NGO calls for EU to drop fingerprints ID card plan


Civil liberties organisation Statewatch has rejected European Commission plans for the mandatory inclusion of two fingerprints in ID cards.

The EC said this a plan for the mandatory inclusion of biometrics (two fingerprints and a facial image) in all EU Member States’ identity cards is needed “in order to further increase effectiveness in terms of security.” 

In a statement, Statewatch said there has been no attempt by the Commission to demonstrate the necessity or proportionality of the proposal, despite this being a requirement for any EU measure that infringes upon fundamental rights.

The group said the Commission’s own impact assessment recommended that excluding mandatory fingerprinting from the proposals was the most “efficient and proportional” policy option available. 
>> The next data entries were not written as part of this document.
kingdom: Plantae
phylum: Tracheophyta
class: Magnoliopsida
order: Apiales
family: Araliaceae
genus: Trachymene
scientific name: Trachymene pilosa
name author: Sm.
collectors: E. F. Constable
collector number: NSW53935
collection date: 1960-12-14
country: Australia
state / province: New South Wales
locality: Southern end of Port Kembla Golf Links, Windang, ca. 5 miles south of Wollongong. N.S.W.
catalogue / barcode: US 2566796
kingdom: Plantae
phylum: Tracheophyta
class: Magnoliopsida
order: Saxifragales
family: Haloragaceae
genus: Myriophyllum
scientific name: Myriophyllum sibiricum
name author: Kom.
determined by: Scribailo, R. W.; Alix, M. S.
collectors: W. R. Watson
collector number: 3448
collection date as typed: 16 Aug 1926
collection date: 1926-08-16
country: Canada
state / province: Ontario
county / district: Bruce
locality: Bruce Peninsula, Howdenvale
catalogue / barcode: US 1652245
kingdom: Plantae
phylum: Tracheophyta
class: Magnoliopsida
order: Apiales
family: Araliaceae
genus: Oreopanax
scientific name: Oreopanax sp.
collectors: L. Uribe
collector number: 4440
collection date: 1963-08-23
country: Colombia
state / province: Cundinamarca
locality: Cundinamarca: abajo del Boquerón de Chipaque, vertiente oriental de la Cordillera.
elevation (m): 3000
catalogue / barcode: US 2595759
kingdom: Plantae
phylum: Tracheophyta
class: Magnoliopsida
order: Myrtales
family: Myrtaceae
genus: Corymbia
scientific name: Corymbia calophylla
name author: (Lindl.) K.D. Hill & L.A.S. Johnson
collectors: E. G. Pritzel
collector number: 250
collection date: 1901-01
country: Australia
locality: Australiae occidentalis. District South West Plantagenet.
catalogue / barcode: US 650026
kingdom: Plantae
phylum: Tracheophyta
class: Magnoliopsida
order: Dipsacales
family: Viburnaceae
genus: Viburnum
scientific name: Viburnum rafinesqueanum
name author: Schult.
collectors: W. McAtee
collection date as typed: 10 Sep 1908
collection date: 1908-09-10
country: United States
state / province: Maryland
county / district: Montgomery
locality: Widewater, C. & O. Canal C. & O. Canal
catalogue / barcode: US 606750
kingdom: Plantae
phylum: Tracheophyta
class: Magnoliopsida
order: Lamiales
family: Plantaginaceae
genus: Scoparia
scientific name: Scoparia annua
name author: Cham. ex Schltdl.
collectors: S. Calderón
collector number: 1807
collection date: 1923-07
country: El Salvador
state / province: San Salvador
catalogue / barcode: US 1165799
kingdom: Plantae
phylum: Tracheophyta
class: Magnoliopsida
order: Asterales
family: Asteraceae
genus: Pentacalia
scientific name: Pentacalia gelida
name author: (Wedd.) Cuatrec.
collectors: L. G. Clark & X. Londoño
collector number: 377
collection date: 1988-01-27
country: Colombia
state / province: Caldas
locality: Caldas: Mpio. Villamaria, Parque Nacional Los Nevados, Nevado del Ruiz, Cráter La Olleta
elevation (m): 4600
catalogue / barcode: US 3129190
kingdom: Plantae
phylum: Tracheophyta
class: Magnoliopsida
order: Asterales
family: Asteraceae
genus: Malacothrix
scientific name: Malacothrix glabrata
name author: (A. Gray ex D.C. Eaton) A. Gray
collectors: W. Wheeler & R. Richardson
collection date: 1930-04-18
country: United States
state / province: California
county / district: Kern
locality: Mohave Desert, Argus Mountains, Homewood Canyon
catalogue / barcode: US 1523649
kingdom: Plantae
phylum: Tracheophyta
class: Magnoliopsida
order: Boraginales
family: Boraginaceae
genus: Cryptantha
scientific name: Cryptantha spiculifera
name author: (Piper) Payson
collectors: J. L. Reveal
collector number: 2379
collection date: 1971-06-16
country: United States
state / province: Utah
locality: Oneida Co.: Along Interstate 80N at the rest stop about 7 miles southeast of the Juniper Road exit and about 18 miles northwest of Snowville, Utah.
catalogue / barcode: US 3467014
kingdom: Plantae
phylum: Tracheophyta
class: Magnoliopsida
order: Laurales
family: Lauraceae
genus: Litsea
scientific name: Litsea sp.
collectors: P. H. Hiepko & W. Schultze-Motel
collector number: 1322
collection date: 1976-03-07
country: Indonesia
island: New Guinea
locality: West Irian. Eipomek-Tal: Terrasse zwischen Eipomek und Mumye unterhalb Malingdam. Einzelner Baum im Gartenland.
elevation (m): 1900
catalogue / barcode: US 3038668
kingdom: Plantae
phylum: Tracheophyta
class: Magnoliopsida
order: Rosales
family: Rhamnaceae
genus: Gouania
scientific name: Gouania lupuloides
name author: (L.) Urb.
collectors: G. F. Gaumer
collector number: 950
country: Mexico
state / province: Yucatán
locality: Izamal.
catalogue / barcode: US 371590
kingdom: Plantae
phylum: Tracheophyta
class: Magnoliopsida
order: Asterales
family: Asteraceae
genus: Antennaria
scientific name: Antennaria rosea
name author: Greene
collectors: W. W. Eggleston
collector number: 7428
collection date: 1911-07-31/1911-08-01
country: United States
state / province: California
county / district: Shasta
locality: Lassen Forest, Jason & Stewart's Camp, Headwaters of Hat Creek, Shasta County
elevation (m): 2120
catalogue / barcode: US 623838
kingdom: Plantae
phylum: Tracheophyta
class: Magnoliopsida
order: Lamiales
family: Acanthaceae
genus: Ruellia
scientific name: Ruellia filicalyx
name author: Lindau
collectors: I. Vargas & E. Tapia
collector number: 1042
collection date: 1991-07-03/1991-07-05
Some 370 million people will be affected by the measure – almost 85% of the EU’s 440 million citizens. Those 370 million people are all the EU’s “potential ID card holders”, 175 million of whom would be subject to a new obligation to provide fingerprints for ID cards.

"The Commission’s only attempt to justify this infringement of the right to privacy (aside from warnings that poor document security 'hampers the free movement of citizens and undermines security within borders') is that the 'inclusion of two biometric identifiers (facial image, fingerprints) will improve the identification of persons,' and align the security levels of various types of document issued to both EU and non-EU citizens, " wrote the group.

Chris Jones, a researcher at Statewatch, said: “Measures to enhance peoples’ ability to move freely within the EU and that genuinely seek to address terrorism and organised crime are, in principle, to be welcomed. However, there is no link between these two aspirations and the compulsory fingerprinting of 85% of the EU population.

“The proposal for the mandatory inclusion of fingerprints in national ID cards is irrelevant and unjustified, and should be rejected by the European Parliament and the Council when they begin discussing the Commission’s proposals.”